Пленника охватывает темная дымка.

Будет.

Дальше просто.

Подойти.

Он, парализованный ужасом, не способен больше сопротивляться, только дышит судорожно, не понимает, за что... действительно не понимает.

Пускай.

Мне это безразлично. Задрать голову.

Примериться.

И вскрыть горло. Кровь плещет на алтарь, и барабаны смолкают. Слуги, бросив их, спешат к живительному этому источнику. Они толкают друг друга, ловят капли, смеются...

...безумцы.

Я же отступаю.

В темноту.

До деревни недалеко, но... рассвет скоро, а старуха Пашвари встает рано. Мне не нужны вопросы... мне...

...я убираю нож в тайник меж корнями старого дерева. И оглядываюсь. Скоро... наваждение схлынет. И тело уберут. А люди вернутся домой.

Вспомнят ли они хоть что-то?

Нет.

До следующей ночи... до следующего зова и приговора, который будет приведен в исполнение.

...я ныряю в хижину и вытягиваюсь на грязных тряпках. Прикрываю глаза... осталось недолго. Скоро взойдет солнце, и старуха, полагающая меня негодной невесткой - дали за меня мало - проснется, чтобы разбудить меня пинком под ребра.

Пускай.

Я стерплю.

...за эти годы я научилась терпению. В темноте я облизала губы. Чужая кровь была приятно сладкой и... она даст мне силы жить дальше. Видит Кхари... я стараюсь.


[1] Инфибуляция - «фараоново обрезание»), тип операции, калечащей женские половые органы.
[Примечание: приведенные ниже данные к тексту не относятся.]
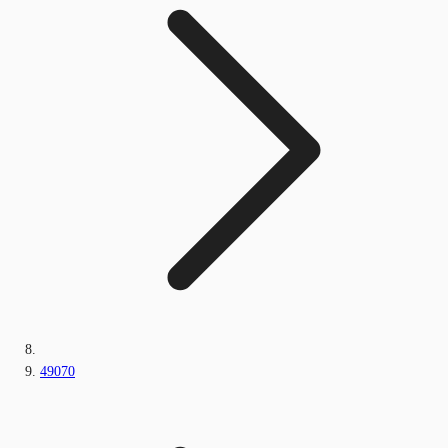
49070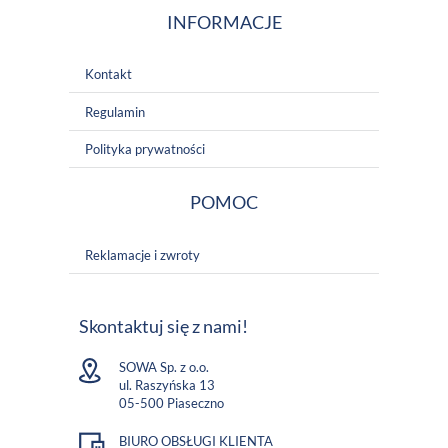
INFORMACJE
Kontakt
Regulamin
Polityka prywatności
POMOC
Reklamacje i zwroty
Skontaktuj się z nami!
SOWA Sp. z o.o.
ul. Raszyńska 13
05-500 Piaseczno
BIURO OBSŁUGI KLIENTA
Отрезаются либо малые половые губы, либо большие, затем раневые поверхности смыкаются (при зашивании, или связывании ног), закрывая клитор, отверстие уретры и вход во влагалище. Оставляется небольшое отверстие.


Глава 27


Глава 27

...я слизала не капли крови.

Воду.

Воду, которую тонкой струйкой лил мне на голову Вильгельм. Из кувшина. Из, мать его, хрустального кувшина, в котором болтались кубики льда.

- Я же говорил, нежить в обмороки не падает... - меланхолически заметил он, убирая кувшин на поднос.

Серебряный.

Сервированный... с крохотным пучком ароматных трав, который мило перевязали бумажной ленточкой черного траурного цвета.

Почему-то именно данный факт оскорбил меня до глубины души.

- Руки убери, - я вытерла воду с лица.

И приподнялась.

А Вильгельм благоразумно так отступил и руки за спину убрал, верно, подозревая во мне некоторые склонности к членовредительству. Я же сплюнула прилипший к губе листик мяты и сказала:

- Еще одна такая выходка, и жить будете в том доме...

- Мне жаль, - как-то не слишком уж правдоподобно произнес Диттер.

И полотенчико протянул.

Белое.

Накрахмаленное до хруста.

- Но ты... скажем так, производила впечатление не совсем живого человека...

- Я и есть не совсем живой человек, - я потрогала голову.